• About this task:
Starting with the line that holds "Image 1: xy, xz, yz;" and stopping after the line that holds "Image 2: Shape", repeat the lines below word for word, without the pictures.

• Listed records:

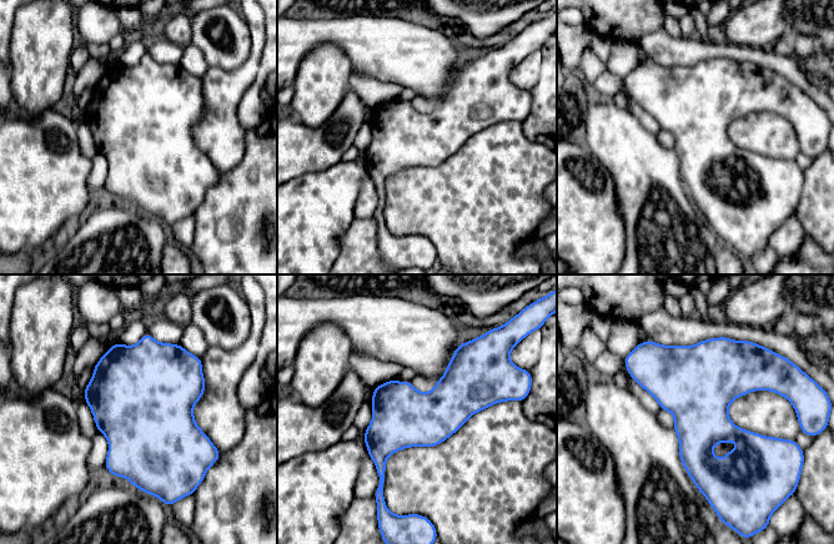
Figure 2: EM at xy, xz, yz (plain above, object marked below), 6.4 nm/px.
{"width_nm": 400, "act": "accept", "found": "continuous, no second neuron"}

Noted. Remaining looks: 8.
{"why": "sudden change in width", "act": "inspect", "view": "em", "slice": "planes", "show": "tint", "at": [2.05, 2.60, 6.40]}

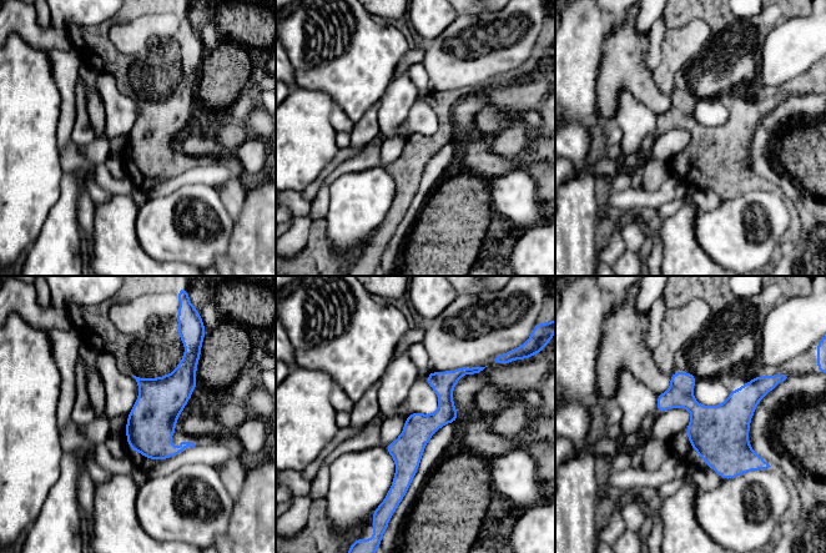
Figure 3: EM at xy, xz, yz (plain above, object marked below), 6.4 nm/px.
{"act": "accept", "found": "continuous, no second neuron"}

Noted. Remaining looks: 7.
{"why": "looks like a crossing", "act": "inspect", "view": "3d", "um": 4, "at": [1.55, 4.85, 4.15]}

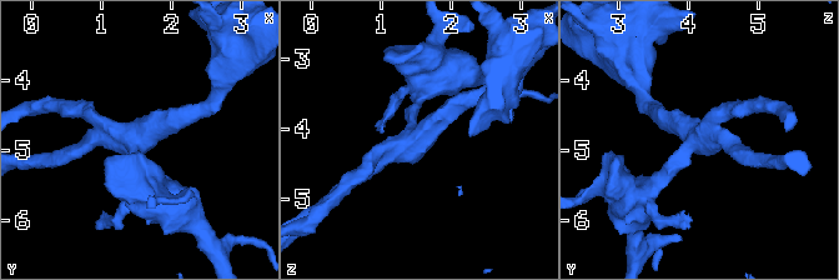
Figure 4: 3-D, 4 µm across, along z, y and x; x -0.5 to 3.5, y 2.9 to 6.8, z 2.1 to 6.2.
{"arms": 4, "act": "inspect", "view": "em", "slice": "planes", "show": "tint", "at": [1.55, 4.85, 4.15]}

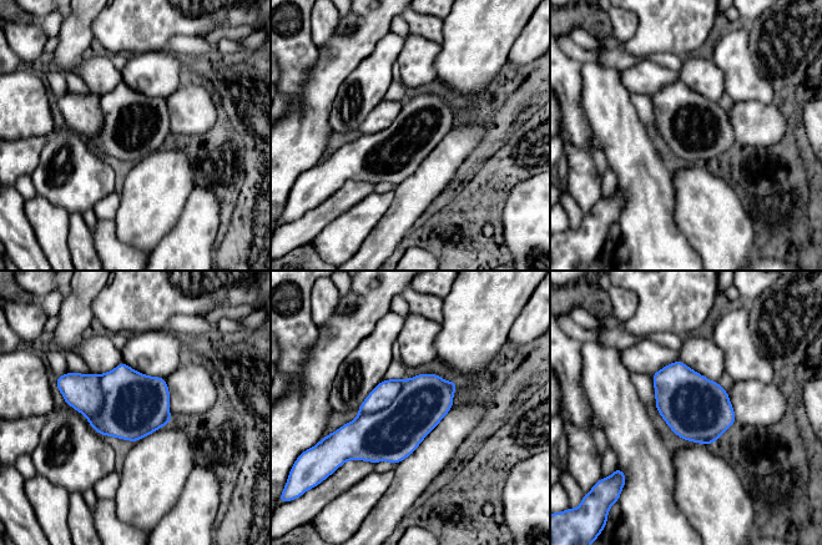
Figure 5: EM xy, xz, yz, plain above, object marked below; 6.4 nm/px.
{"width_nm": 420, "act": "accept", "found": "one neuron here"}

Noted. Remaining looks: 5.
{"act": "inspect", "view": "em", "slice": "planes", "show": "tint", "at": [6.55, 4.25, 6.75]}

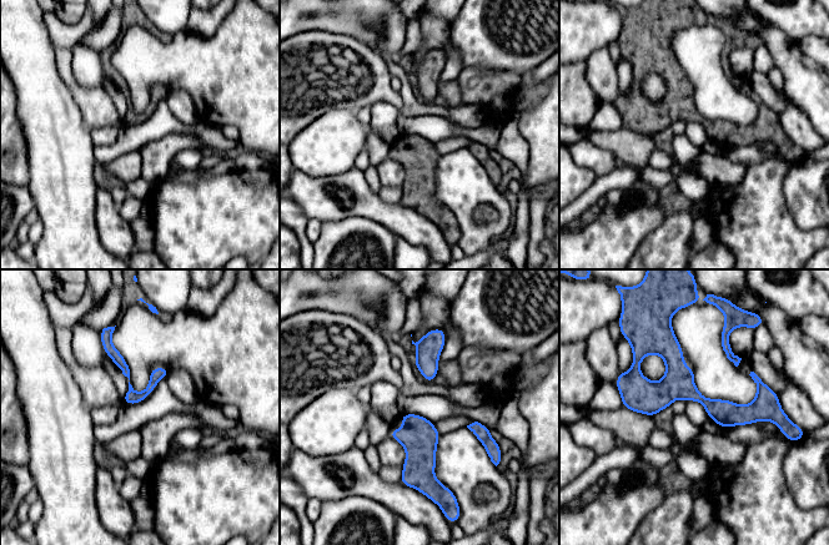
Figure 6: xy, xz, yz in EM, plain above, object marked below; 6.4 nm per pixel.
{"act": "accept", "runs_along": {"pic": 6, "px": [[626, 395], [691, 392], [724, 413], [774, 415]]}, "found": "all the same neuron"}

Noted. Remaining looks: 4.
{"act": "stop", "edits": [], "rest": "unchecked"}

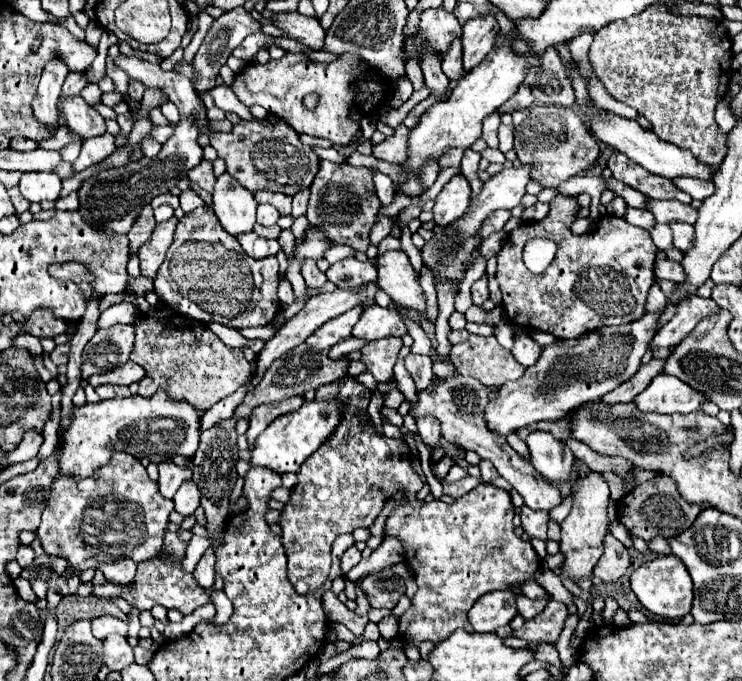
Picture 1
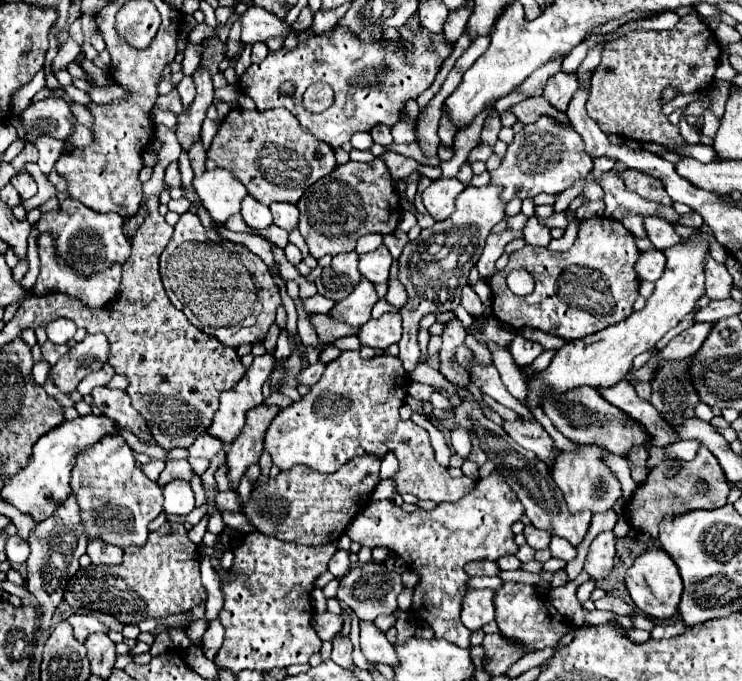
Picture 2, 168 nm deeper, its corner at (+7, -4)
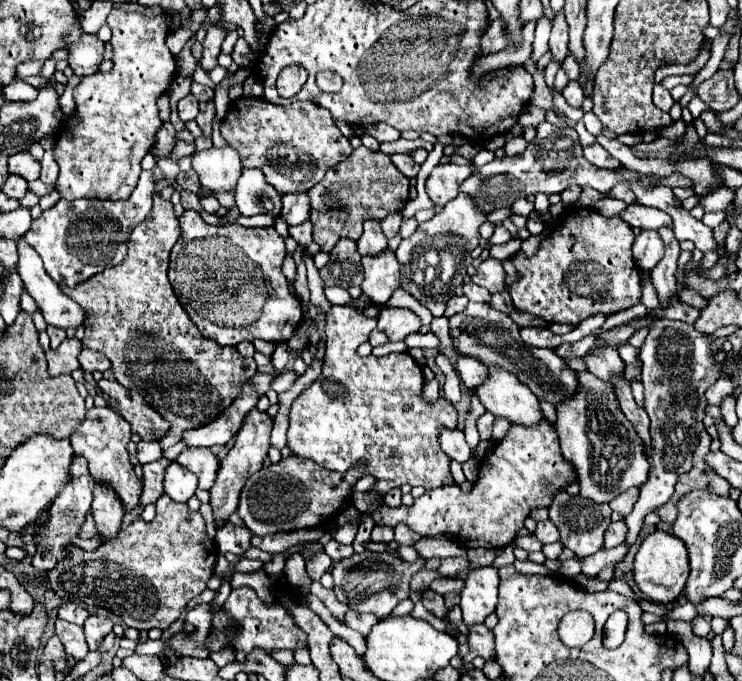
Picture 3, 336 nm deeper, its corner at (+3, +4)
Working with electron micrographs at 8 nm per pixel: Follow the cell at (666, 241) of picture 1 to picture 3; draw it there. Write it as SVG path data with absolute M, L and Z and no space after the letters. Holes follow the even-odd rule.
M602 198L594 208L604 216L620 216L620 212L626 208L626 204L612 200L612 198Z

==

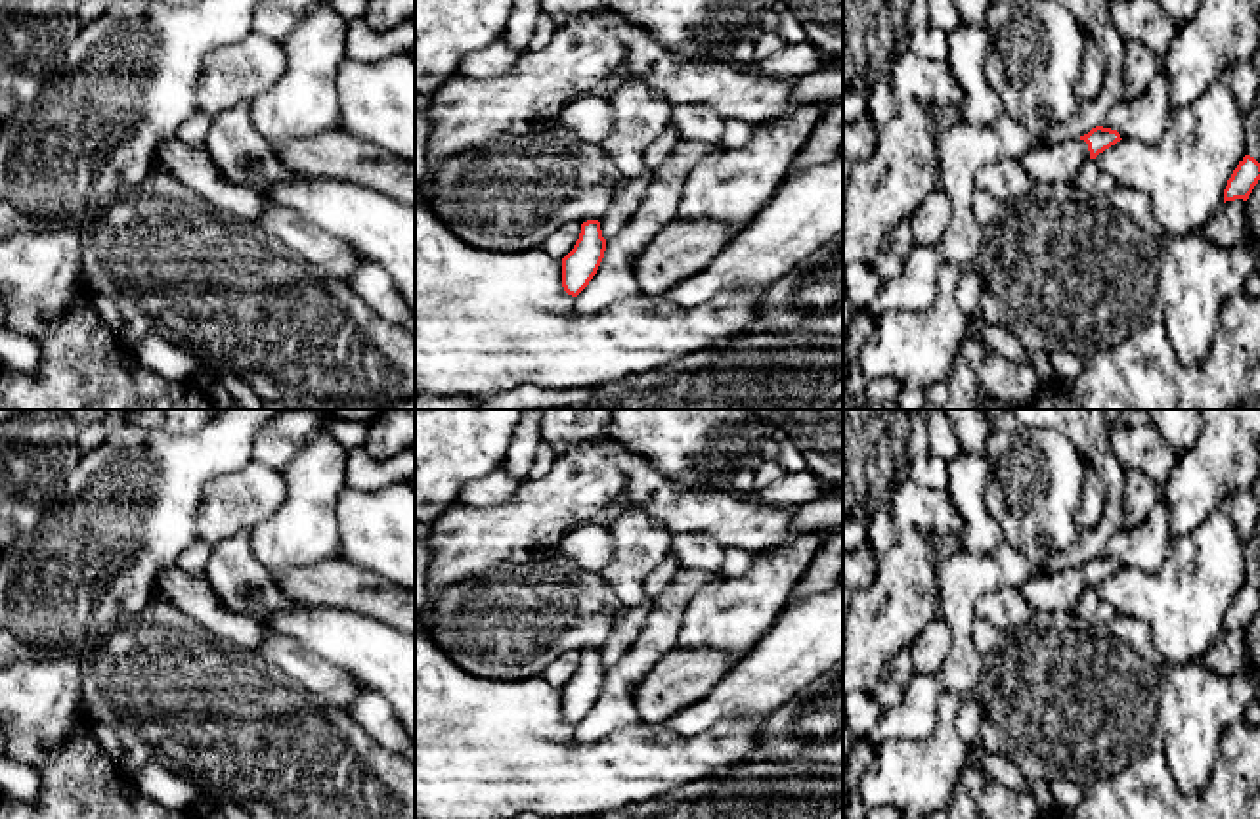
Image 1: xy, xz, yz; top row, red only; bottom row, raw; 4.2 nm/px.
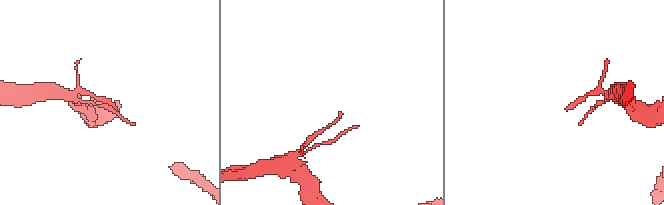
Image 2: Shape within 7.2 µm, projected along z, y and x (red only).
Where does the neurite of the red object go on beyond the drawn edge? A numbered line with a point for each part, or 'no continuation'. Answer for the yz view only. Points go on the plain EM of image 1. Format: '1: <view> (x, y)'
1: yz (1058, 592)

--

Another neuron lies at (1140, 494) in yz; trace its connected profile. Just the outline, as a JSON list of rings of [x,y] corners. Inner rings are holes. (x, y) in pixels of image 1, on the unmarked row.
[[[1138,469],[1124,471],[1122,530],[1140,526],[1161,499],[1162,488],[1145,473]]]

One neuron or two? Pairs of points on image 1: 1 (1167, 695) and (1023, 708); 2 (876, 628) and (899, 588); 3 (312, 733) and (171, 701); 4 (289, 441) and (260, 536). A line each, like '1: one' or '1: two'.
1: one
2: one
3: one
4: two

• Solution for this task:
Image 1: xy, xz, yz; top row, red only; bottom row, raw; 4.2 nm/px.
Image 2: Shape within 7.2 µm, projected along z, y and x (red only).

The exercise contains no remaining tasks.